The revocation of the edict of Nantes in October 1685, and the consequent migration of a large number of industrious French Protestants, caused a considerable growth in the east end of London The silk manufactories at Spitafields were then established.

During the short reign of James II. the fortunes of the city were at their lowest and nowhere was the arrival of the prince of Orange more welcomed. One of the first acts of James was to cause an indictment for high treason to be prepared against Alderman Cornish, who had been a zealous supporter of the Exclusion Bill. Sir John Eyles, who had never been sheriff nor was even a freeman of the city, was appointed lord mayor by the king in 1688 in succession to Sir John Shorter. When James found the danger of his position, and learned that William had landed, he sent for the mayor and aldermen and informed them of his determination to restore the city charter and privileges.

William III cared little for London, the smoke of which gave him asthma, and when a great part of Whitehall was burnt in 1691 he purchased Nottingham House and made it into Kensington Palace.
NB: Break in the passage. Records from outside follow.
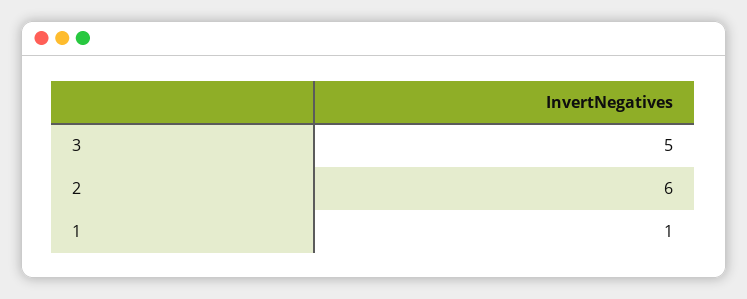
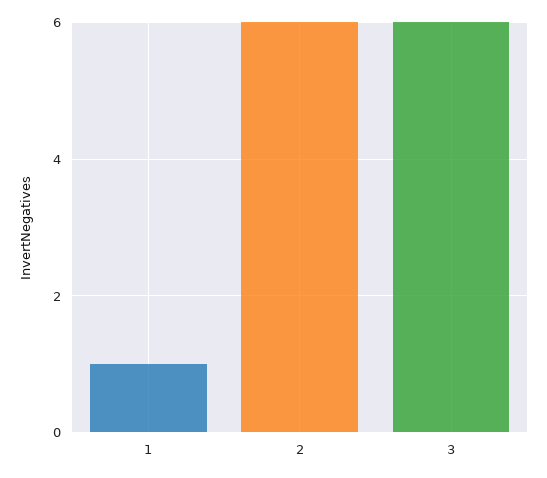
  {
-   "3": 5,
+   "3": 6,
    "2": 6,
    "1": 1
  }

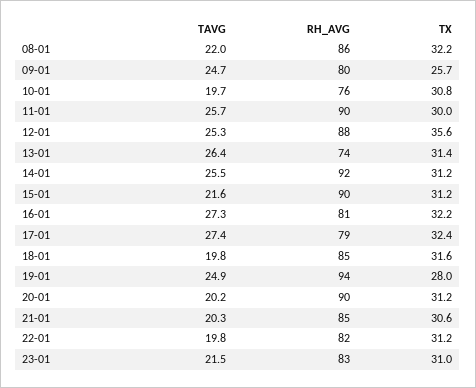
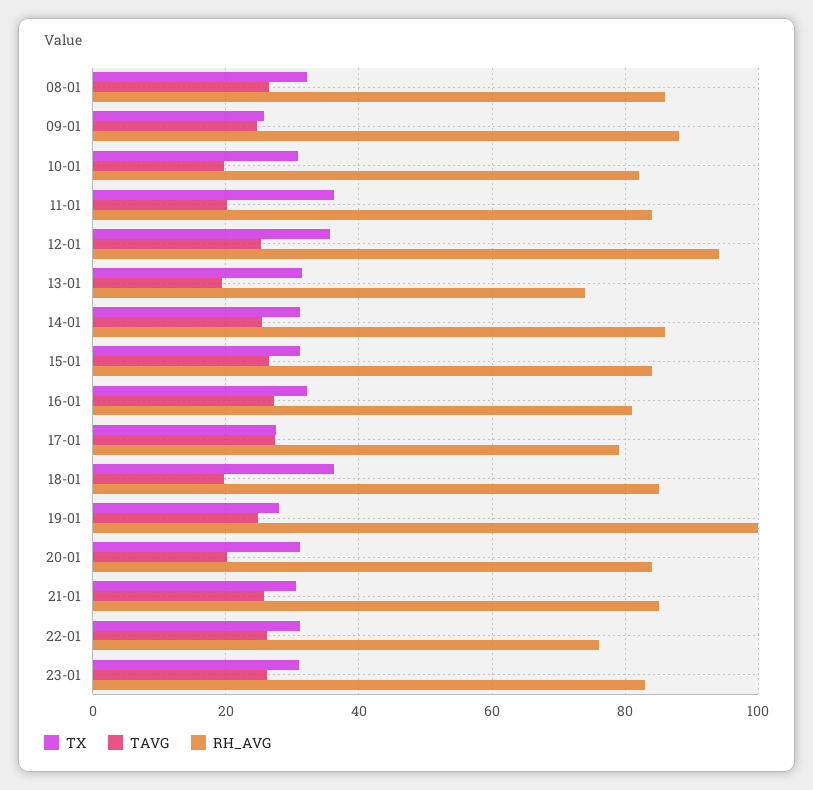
  {
    "TAVG": {
-     "08-01": 22,
+     "08-01": 26,
      "09-01": 24.7,
      "10-01": 19.7,
-     "11-01": 25.7,
+     "11-01": 20,
      "12-01": 25.3,
-     "13-01": 26.4,
+     "13-01": 20,
      "14-01": 25.5,
-     "15-01": 21.6,
+     "15-01": 26,
      "16-01": 27.3,
      "17-01": 27.4,
      "18-01": 19.8,
      "19-01": 24.9,
      "20-01": 20.2,
-     "21-01": 20.3,
+     "21-01": 26,
-     "22-01": 19.8,
+     "22-01": 26,
-     "23-01": 21.5
+     "23-01": 26
    },
    "RH_AVG": {
      "08-01": 86,
-     "09-01": 80,
+     "09-01": 88,
-     "10-01": 76,
+     "10-01": 82,
-     "11-01": 90,
+     "11-01": 84,
-     "12-01": 88,
+     "12-01": 94,
      "13-01": 74,
-     "14-01": 92,
+     "14-01": 86,
-     "15-01": 90,
+     "15-01": 84,
      "16-01": 81,
      "17-01": 79,
      "18-01": 85,
-     "19-01": 94,
+     "19-01": 100,
-     "20-01": 90,
+     "20-01": 84,
      "21-01": 85,
-     "22-01": 82,
+     "22-01": 76,
      "23-01": 83
    },
    "TX": {
      "08-01": 32.2,
      "09-01": 25.7,
      "10-01": 30.8,
-     "11-01": 30,
+     "11-01": 36,
      "12-01": 35.6,
      "13-01": 31.4,
      "14-01": 31.2,
      "15-01": 31.2,
      "16-01": 32.2,
-     "17-01": 32.4,
+     "17-01": 28,
-     "18-01": 31.6,
+     "18-01": 36,
      "19-01": 28,
      "20-01": 31.2,
      "21-01": 30.6,
      "22-01": 31.2,
      "23-01": 31
    }
  }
For convenience of communication with London he had a broad made through Hyde Park, which was lighted by lanterns at night. Kensington was then as insignificant village, but the arrival of the court soon caused it to grow in importance.

Although the spiritual wants of the city were amply provided for by the churches built by Sir Christopher Wren, the large districts outside the City and its liberties had been greatly neglected. The Act passed in the reign of Queen Anne for building fifty new churches (1710) not only helped to supply this want, but also gave a special architectural character to the suburbs.